Cardona, a longtime city resident and former Meriden school administrator, said it’s “inconceivable” that social distancing guidelines could be followed if, for example, all 1,100 students and 150 staff members returned to Maloney High School at once.
“The last thing I want is a spread of infection and we shut it all down again,” Cardona said, emphasizing the decision to reopen is a “public health decision.” A return to normalcy will be a “marathon not a sprint,” he added.
The 30-minute interview touched on a number of issues and can be viewed on the Record-Journal’s Facebook page. Here are some excerpts.
Cardona and other members on the Education Committee of the governor’s Reopen Connecticut Advisory Board are discussing criteria and guidelines for schools.
Some of those conversations, Cardona said, have included protective equipment, whether students’ temperature will be checked, changes to school bus capacity, school cleaning and rotating staff in the morning and afternoon to limit the number of people in a building.
Whether to test every K-12 student for COVID-19 has also come up, Cardona said.
“We’re looking at different models and what different people are doing, and they’re saying that having testing available to make sure we mitigate any contamination or spread is critically important,” he said.
Any plan will ultimately need approval from medical experts.
The committee’s recommendations will establish the “basic level of precaution” required, but districts will have freedom to make adjustments.
“Windham County has different issues than Fairfield County. So for me to prescribe something and say this is how it’s going to work everywhere, that’s not the best solution. We have local boards for a reason. They know their communities better,” he said.
With in-person classes officially canceled for the remainder of the school year, officials are now focusing on creating opportunities for kids to make up for lost time, including summer learning programs and youth camps.
“Despite the Herculean efforts of our teachers … we know that there has been some learning loss (as a result of time away from school),” Cardona said.
The state Department of Education is developing educational “modules” for families, school districts and summer camps.

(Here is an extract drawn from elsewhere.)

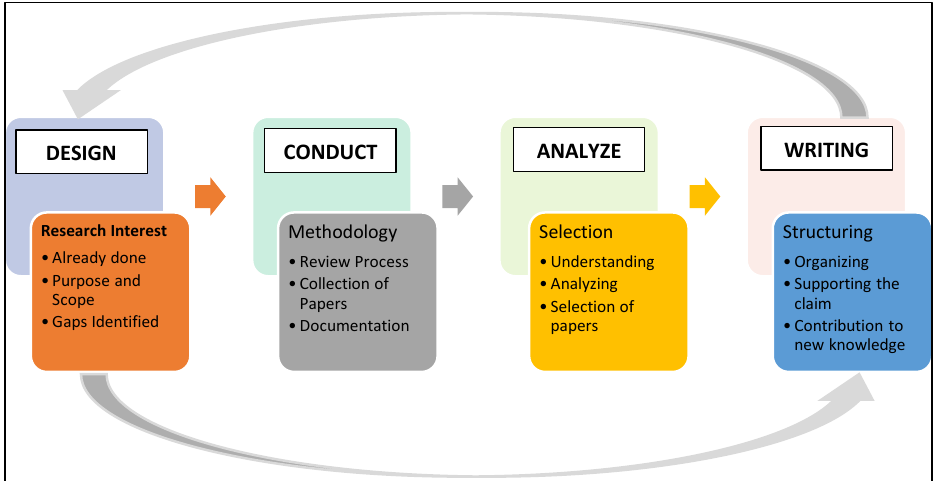
Figure 2. Review of literature analysis methodology (Adopted from Snyder,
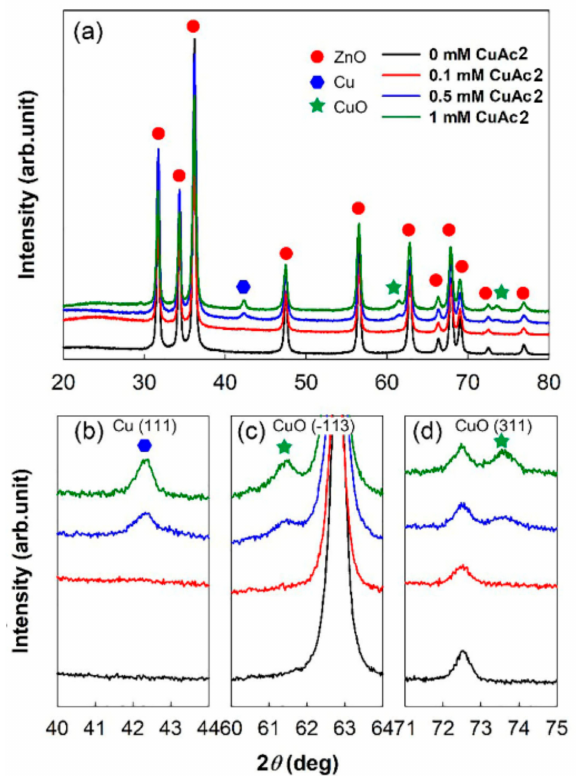
Figure 5. ( a ) XRD spectra of Cu / CuO@ZnO HNFs with di ff erent concentrations of CuAc 2 ; ( b ) enlarged XRD spectra in a 2-theta range of 40 ◦ –44 ◦ ; ( c ) enlarged XRD spectra in the 2-theta range of 60 ◦ –64 ◦ ; ( d ) enlarged XRD spectra in the 2-theta range of 71 ◦ –75 ◦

“If I’m a third grader,” Cadona said, “and I missed the last two, three months of school, and I’m going to this camp, and there’s time at camp to do activities that are fun activities but involve learning, well, those activities might connect to the standards that that student might have been missing when they left school. It gives that child a little more opportunity to be successful when they move on to fourth grade.”
The advisory board’s Education Committee is also developing guidelines for summer learning programs with hopes of “getting something started in July,” Cardona said, adding it will depend on how the virus trends.
Addressing the idea of starting the school year earlier, Cardona said ”everything is possible,” but noted that may raise questions about whether the school year would need to end earlier.
“I don’t want to rush into something, but no option is off the table,” Cardona said. “We have to look at this as an opportunity to be creative to meet the needs of our students.”